**SUPPLIED MATERIAL:**
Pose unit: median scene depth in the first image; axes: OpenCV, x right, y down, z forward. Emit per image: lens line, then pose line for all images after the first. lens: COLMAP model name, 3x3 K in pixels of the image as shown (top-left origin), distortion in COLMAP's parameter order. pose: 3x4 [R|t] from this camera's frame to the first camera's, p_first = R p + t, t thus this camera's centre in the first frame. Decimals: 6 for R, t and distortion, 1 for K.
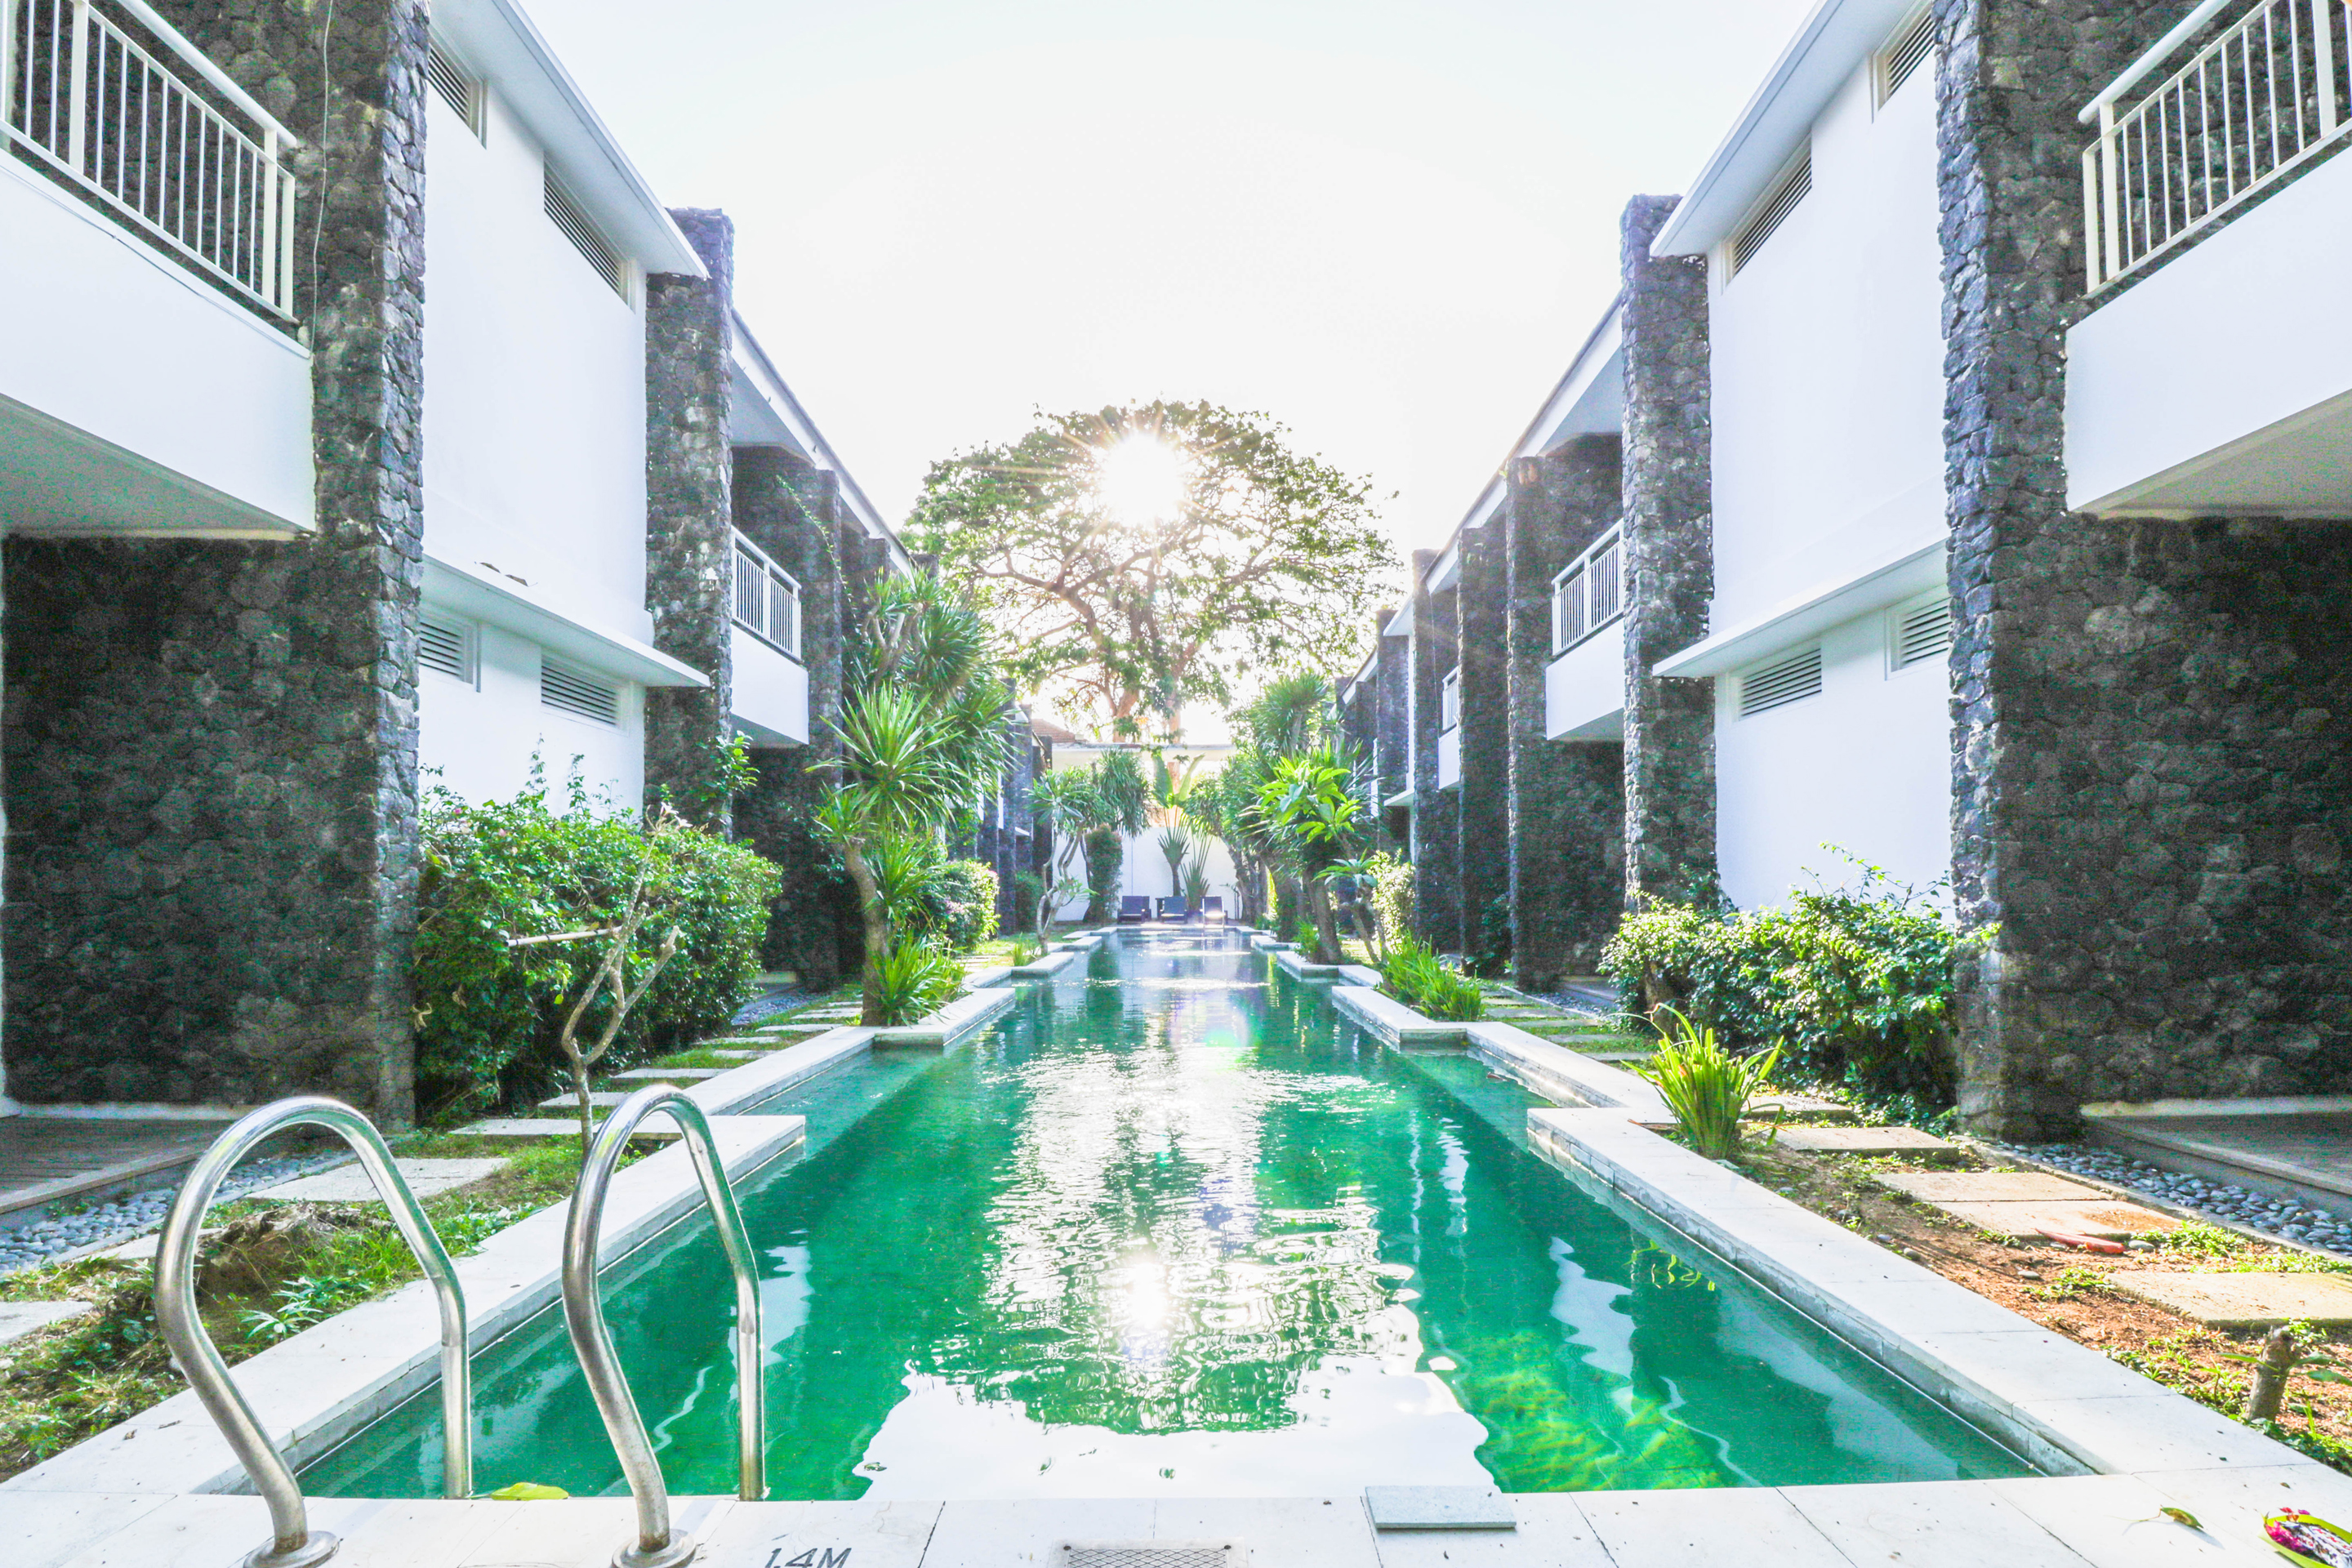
lens RADIAL K [[1139.4, 0, 1159.0], [0, 1139.4, 877.5], [0, 0, 1]] dist [-0.013321, -0.000409]
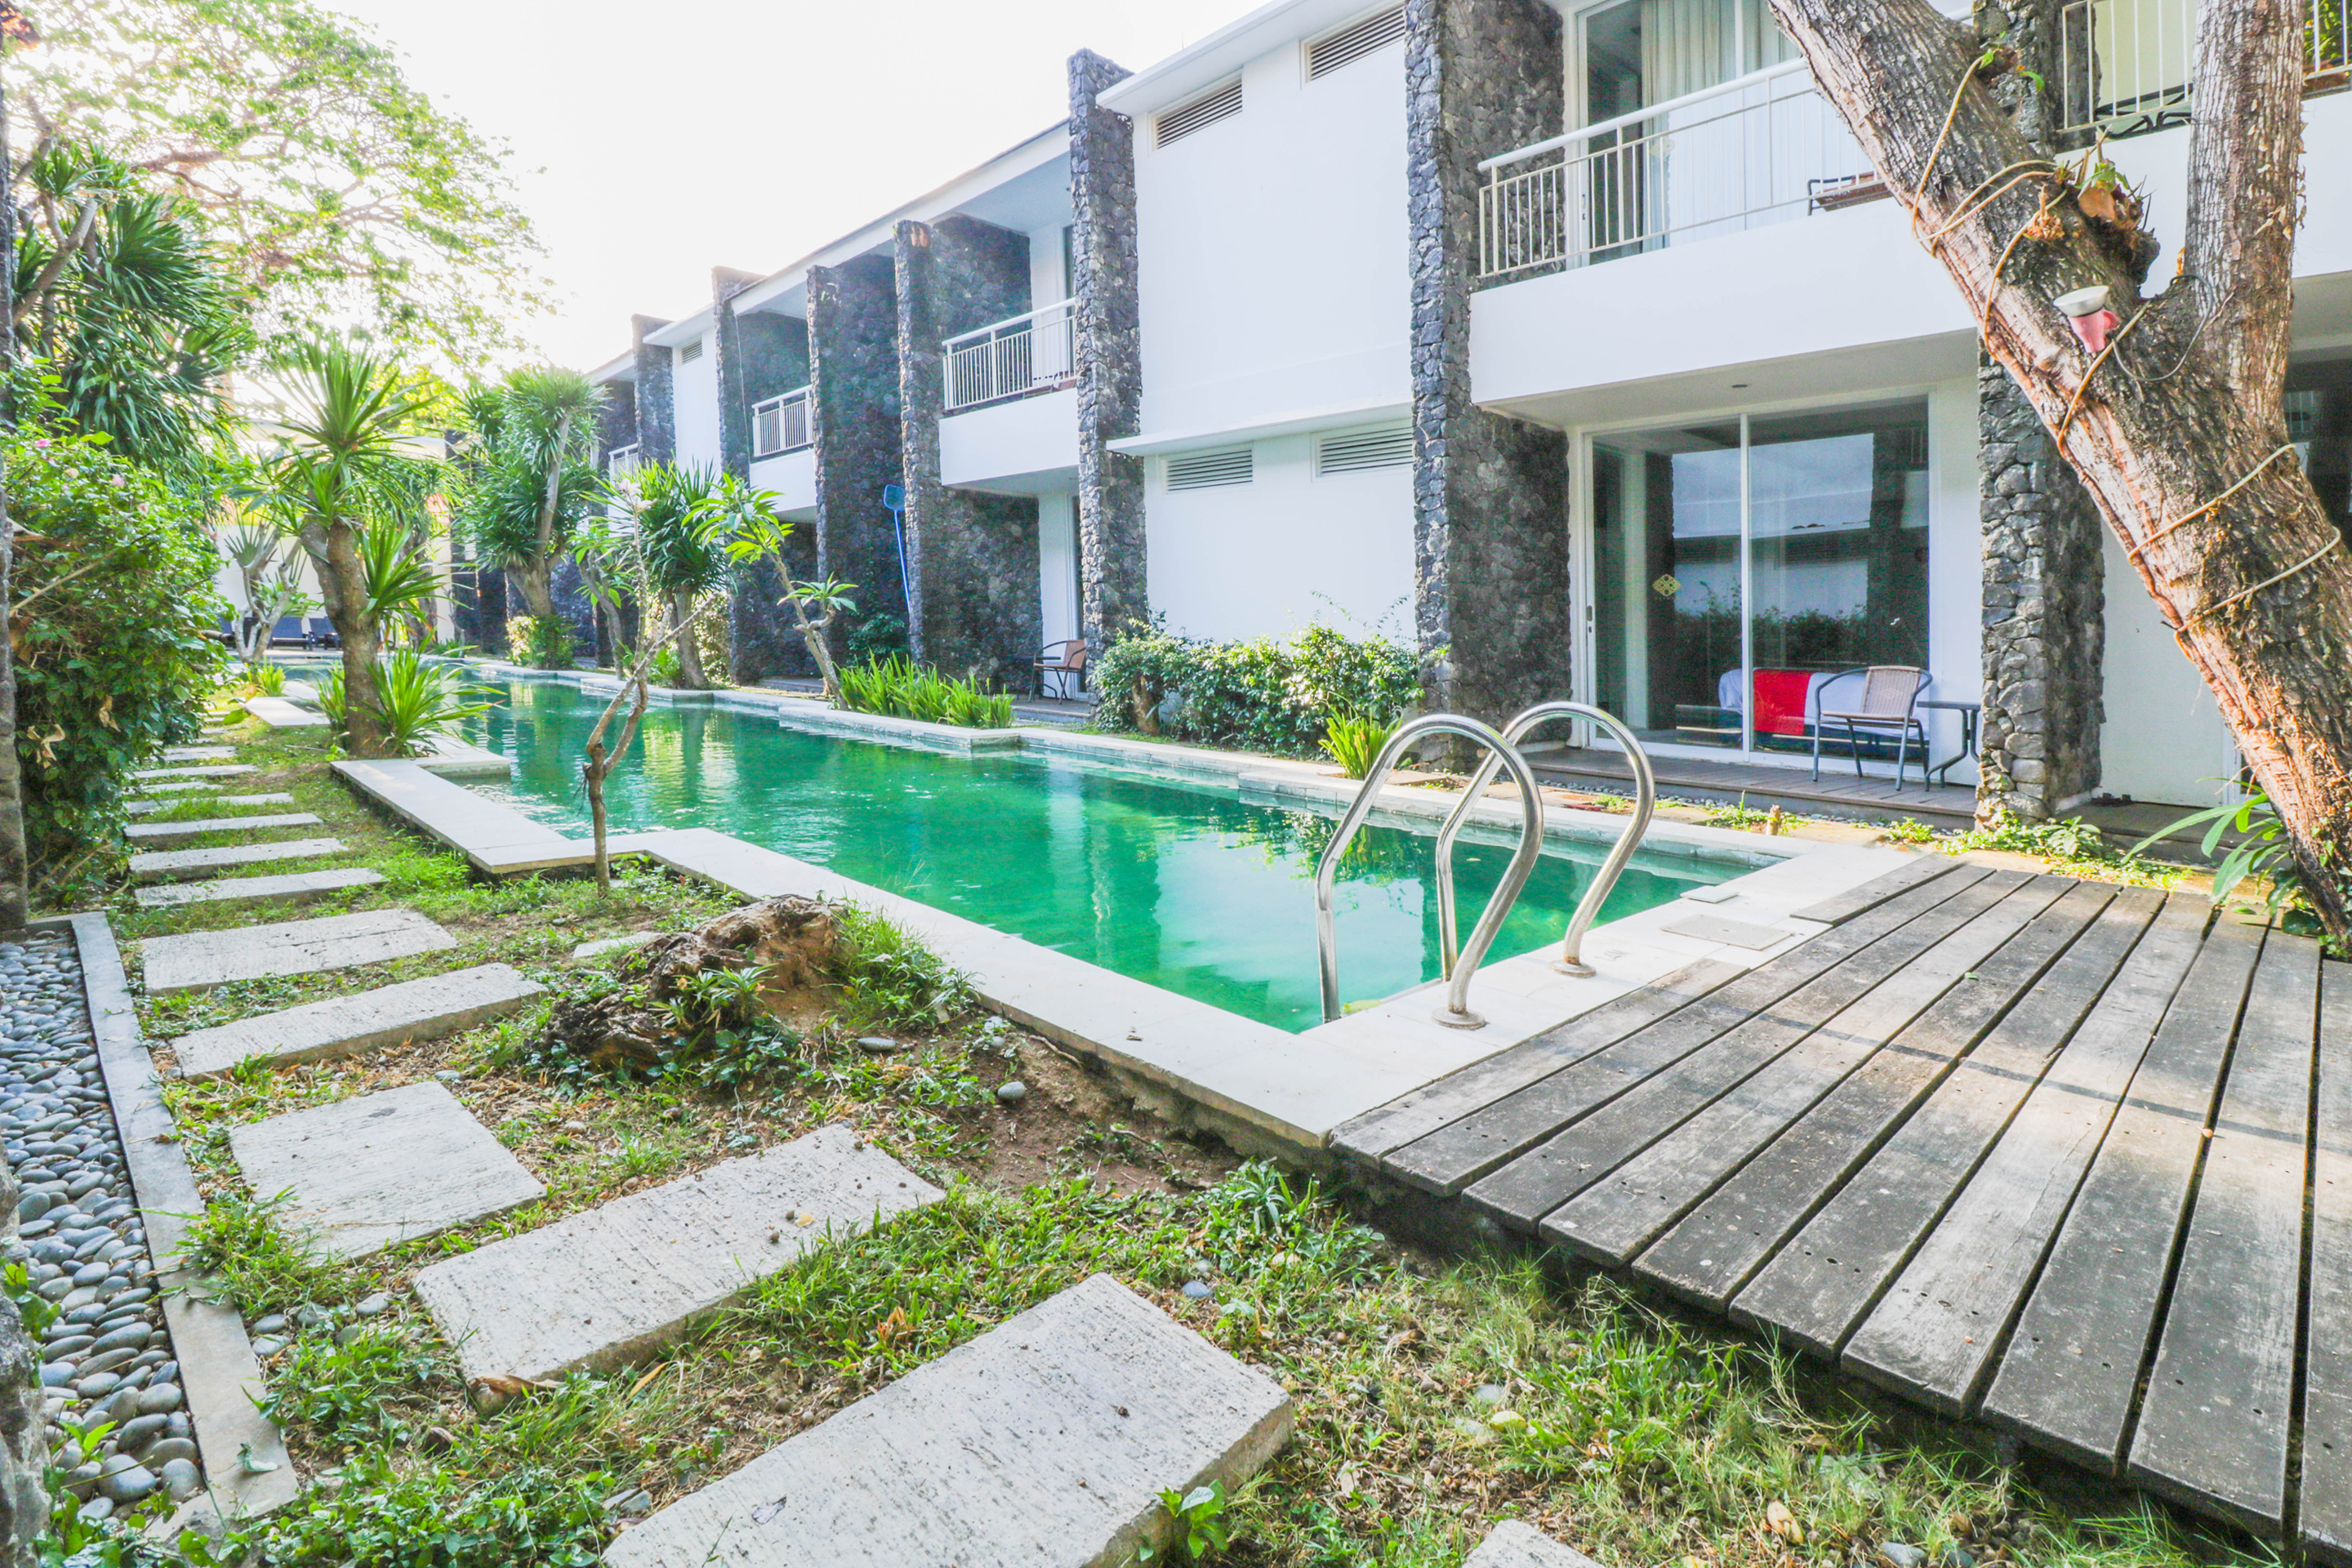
lens RADIAL K [[1138.0, 0, 1185.5], [0, 1138.0, 639.1], [0, 0, 1]] dist [-0.008192, -0.000233]
pose [[0.725832, 0.020336, 0.687571, -0.639662], [-0.037187, 0.999261, 0.009702, 0.027363], [-0.686866, -0.032611, 0.726052, 0.043446]]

**WORK INSTRUCTIONS:** Reproduce the material above line for line, word for word, and leave out the pictures.

**SOLVED EXERCISE:**
Pose unit: median scene depth in the first image; axes: OpenCV, x right, y down, z forward. Emit per image: lens line, then pose line for all images after the first. lens: COLMAP model name, 3x3 K in pixels of the image as shown (top-left origin), distortion in COLMAP's parameter order. pose: 3x4 [R|t] from this camera's frame to the first camera's, p_first = R p + t, t thus this camera's centre in the first frame. Decimals: 6 for R, t and distortion, 1 for K.
lens RADIAL K [[1139.4, 0, 1159.0], [0, 1139.4, 877.5], [0, 0, 1]] dist [-0.013321, -0.000409]
lens RADIAL K [[1138.0, 0, 1185.5], [0, 1138.0, 639.1], [0, 0, 1]] dist [-0.008192, -0.000233]
pose [[0.725832, 0.020336, 0.687571, -0.639662], [-0.037187, 0.999261, 0.009702, 0.027363], [-0.686866, -0.032611, 0.726052, 0.043446]]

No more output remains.